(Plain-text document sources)
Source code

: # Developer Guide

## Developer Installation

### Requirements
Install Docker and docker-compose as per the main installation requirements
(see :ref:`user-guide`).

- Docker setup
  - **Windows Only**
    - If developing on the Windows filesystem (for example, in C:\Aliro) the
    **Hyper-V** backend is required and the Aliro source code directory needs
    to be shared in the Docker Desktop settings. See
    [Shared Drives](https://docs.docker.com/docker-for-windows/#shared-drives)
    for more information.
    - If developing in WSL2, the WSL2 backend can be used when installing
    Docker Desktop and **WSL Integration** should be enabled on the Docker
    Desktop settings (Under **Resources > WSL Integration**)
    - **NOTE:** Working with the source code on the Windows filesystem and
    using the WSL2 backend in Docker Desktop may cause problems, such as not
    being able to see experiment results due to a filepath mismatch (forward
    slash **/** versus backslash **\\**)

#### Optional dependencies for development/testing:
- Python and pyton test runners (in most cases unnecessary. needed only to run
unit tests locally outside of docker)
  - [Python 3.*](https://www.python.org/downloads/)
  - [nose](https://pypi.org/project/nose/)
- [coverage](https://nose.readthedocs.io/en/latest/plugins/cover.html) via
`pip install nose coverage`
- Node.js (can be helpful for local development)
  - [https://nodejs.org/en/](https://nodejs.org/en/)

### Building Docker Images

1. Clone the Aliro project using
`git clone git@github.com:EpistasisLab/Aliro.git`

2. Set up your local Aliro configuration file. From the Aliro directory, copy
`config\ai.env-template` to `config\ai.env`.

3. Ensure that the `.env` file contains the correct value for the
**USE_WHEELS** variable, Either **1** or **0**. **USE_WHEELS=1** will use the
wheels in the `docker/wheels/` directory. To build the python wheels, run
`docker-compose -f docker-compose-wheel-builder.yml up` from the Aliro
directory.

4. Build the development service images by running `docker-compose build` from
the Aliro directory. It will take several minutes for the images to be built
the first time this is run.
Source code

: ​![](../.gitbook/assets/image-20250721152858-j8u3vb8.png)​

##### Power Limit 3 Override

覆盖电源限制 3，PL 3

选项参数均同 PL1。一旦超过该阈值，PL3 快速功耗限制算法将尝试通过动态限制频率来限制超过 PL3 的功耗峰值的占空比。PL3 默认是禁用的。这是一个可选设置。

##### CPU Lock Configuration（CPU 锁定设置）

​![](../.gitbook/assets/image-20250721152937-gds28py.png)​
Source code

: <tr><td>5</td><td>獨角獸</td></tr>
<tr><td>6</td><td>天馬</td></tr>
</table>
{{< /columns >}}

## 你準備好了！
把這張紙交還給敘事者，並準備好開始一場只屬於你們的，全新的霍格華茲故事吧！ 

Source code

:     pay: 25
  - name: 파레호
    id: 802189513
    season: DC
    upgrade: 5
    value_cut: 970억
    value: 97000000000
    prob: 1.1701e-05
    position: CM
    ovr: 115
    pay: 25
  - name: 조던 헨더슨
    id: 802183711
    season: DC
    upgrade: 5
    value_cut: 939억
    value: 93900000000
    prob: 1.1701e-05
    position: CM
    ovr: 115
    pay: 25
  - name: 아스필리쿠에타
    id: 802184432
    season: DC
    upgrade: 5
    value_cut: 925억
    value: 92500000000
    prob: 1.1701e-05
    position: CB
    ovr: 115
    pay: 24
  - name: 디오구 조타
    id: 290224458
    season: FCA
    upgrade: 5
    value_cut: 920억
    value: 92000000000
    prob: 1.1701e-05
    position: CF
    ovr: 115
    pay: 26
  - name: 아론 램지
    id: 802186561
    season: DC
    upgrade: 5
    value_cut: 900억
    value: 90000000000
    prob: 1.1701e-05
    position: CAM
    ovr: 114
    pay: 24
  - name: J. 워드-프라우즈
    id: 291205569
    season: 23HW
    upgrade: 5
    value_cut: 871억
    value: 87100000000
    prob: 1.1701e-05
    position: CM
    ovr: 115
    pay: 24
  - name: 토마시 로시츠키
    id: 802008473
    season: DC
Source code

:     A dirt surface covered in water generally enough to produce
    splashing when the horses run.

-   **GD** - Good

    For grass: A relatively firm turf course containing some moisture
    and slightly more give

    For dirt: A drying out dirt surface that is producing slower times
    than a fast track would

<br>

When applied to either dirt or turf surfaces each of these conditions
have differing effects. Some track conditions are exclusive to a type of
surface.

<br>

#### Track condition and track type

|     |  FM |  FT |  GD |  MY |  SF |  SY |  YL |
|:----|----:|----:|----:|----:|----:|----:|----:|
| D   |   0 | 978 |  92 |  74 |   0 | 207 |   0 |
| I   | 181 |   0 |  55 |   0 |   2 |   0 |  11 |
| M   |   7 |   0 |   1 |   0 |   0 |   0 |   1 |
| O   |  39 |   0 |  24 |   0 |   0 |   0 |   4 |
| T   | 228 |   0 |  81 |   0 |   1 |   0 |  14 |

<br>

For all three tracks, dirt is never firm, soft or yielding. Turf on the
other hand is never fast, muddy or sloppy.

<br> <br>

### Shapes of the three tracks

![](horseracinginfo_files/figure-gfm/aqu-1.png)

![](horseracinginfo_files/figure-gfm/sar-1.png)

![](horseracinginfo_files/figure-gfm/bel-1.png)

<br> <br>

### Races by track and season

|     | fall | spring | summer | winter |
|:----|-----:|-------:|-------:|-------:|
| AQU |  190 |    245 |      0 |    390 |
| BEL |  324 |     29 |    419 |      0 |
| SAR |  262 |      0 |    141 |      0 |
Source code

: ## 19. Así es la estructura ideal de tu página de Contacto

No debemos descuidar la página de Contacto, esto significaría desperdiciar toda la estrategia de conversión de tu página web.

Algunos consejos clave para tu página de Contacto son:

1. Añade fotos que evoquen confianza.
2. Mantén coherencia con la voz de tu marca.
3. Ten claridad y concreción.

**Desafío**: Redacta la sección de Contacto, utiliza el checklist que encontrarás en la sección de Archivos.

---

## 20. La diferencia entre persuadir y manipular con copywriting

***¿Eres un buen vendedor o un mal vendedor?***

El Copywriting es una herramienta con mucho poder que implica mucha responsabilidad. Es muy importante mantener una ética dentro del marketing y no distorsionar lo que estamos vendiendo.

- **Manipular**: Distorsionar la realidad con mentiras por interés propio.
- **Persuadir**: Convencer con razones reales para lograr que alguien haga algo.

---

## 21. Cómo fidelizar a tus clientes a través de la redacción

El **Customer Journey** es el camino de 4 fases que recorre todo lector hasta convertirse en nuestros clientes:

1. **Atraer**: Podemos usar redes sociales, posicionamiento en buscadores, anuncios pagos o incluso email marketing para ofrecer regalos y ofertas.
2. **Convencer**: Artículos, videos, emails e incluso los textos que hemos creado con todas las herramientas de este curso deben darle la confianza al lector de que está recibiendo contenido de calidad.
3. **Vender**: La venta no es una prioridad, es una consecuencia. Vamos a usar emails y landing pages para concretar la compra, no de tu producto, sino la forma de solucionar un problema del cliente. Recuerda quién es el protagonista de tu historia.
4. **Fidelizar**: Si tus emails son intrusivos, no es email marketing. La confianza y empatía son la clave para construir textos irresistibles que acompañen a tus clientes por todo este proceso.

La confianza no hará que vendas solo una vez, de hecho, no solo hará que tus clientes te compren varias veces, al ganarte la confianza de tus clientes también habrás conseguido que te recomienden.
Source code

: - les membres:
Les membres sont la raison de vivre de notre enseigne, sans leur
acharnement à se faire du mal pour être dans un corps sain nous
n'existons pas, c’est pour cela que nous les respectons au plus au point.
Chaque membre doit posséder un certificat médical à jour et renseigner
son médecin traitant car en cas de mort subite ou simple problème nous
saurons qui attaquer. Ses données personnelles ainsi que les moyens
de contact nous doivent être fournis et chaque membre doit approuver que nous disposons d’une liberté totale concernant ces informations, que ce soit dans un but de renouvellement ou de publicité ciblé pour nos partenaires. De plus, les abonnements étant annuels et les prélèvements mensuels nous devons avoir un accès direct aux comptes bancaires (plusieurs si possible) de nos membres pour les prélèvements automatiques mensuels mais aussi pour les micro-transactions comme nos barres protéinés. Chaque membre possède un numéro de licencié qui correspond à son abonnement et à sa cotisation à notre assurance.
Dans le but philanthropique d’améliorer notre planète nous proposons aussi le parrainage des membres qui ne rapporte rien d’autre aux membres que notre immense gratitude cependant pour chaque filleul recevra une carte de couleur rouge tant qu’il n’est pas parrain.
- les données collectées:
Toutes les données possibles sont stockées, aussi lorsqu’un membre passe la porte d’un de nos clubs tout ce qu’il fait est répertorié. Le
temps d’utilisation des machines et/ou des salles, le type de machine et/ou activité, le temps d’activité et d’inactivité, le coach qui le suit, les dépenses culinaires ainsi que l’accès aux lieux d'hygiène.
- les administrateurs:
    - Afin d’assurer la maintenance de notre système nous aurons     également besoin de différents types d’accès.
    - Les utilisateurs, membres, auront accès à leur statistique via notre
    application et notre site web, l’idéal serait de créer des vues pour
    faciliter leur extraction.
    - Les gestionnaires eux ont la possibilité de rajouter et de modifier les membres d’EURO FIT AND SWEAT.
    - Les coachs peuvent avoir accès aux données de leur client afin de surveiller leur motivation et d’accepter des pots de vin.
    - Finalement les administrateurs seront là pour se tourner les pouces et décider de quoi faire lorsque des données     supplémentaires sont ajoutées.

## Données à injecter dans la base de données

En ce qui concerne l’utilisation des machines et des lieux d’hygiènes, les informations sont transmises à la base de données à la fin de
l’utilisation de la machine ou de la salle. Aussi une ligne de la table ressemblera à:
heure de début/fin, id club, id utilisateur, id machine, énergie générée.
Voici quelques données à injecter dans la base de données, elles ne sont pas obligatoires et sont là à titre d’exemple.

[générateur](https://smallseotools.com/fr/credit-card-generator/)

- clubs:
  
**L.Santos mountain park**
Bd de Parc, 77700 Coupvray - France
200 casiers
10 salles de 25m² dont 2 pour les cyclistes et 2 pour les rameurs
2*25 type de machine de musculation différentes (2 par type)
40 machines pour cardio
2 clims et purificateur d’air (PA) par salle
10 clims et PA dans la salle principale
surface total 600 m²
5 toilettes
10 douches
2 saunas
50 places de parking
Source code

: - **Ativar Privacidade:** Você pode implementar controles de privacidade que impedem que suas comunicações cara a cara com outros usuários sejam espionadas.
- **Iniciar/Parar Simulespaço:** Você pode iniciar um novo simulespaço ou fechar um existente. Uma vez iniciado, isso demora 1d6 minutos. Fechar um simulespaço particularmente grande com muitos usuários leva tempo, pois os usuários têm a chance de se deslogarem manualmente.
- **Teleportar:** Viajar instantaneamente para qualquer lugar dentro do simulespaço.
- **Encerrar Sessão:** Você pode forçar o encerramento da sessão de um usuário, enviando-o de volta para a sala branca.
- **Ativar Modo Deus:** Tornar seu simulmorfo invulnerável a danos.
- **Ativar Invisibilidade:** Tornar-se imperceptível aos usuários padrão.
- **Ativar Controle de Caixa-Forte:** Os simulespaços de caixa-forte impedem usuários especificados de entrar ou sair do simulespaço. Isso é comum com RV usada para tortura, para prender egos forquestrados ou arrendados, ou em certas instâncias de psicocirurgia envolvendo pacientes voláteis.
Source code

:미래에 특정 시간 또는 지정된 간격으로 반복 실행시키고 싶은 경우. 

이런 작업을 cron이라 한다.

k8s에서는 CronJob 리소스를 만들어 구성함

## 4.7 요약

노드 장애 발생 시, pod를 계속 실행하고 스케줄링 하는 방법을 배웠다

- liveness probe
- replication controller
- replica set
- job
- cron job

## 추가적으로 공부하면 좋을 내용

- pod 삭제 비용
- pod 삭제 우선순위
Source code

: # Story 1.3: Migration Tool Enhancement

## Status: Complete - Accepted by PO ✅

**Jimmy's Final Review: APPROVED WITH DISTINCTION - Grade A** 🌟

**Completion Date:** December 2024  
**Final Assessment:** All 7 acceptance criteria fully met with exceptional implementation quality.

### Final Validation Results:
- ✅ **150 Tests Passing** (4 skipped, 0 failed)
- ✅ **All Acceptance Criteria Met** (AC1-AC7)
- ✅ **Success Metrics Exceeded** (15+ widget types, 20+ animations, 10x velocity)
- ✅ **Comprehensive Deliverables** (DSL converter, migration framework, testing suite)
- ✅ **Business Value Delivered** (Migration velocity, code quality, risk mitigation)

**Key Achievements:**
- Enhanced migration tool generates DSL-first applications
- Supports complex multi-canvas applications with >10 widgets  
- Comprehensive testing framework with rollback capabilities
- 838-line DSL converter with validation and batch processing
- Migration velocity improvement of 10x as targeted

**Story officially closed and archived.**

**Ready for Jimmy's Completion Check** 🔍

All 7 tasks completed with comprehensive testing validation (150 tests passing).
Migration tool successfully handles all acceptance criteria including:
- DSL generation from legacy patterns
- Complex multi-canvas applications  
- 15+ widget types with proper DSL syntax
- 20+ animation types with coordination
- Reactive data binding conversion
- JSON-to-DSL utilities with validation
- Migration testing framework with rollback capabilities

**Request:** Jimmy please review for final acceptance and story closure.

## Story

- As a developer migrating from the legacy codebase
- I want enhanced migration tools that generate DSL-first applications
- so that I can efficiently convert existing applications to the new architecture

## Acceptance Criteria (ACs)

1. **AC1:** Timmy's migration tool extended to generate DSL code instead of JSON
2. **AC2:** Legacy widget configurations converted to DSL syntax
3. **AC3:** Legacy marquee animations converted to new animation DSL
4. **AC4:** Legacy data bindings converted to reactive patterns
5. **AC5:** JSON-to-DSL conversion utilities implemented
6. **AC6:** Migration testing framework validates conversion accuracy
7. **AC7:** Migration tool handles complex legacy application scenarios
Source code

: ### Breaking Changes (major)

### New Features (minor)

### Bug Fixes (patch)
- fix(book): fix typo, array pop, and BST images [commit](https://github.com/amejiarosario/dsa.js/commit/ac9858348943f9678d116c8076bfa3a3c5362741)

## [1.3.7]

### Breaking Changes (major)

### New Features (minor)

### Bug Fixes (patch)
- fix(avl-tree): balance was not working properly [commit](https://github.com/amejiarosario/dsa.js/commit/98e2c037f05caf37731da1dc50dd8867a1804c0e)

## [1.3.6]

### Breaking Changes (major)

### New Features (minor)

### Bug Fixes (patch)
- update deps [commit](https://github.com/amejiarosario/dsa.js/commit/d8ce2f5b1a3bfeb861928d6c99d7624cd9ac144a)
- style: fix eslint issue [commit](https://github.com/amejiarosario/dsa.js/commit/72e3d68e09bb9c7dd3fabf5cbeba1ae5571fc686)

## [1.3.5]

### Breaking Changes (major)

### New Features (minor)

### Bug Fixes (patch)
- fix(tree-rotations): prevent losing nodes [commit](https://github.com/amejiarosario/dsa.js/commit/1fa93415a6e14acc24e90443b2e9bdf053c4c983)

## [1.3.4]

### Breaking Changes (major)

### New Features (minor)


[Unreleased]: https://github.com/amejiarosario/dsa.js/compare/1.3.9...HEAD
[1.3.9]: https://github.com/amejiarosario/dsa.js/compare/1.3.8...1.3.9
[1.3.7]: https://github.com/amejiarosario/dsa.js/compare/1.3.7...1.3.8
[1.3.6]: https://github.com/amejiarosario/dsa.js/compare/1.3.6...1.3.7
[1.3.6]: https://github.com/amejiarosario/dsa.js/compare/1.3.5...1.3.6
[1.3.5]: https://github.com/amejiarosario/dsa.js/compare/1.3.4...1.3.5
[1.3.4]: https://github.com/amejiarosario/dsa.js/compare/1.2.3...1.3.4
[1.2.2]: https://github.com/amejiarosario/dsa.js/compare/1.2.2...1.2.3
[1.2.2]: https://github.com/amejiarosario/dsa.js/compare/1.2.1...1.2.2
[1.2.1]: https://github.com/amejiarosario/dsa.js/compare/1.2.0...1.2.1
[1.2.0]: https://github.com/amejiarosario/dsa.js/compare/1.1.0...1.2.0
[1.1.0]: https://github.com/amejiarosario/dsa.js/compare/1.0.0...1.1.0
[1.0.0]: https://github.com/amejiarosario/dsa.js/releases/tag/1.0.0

Work required =
In the entries above, find the line holding "- If developing in" and the line holding "Desktop settings (Under", then retype exactly those two lines and every line between them, and nothing else.

Result of this exercise =
    - If developing in WSL2, the WSL2 backend can be used when installing
    Docker Desktop and **WSL Integration** should be enabled on the Docker
    Desktop settings (Under **Resources > WSL Integration**)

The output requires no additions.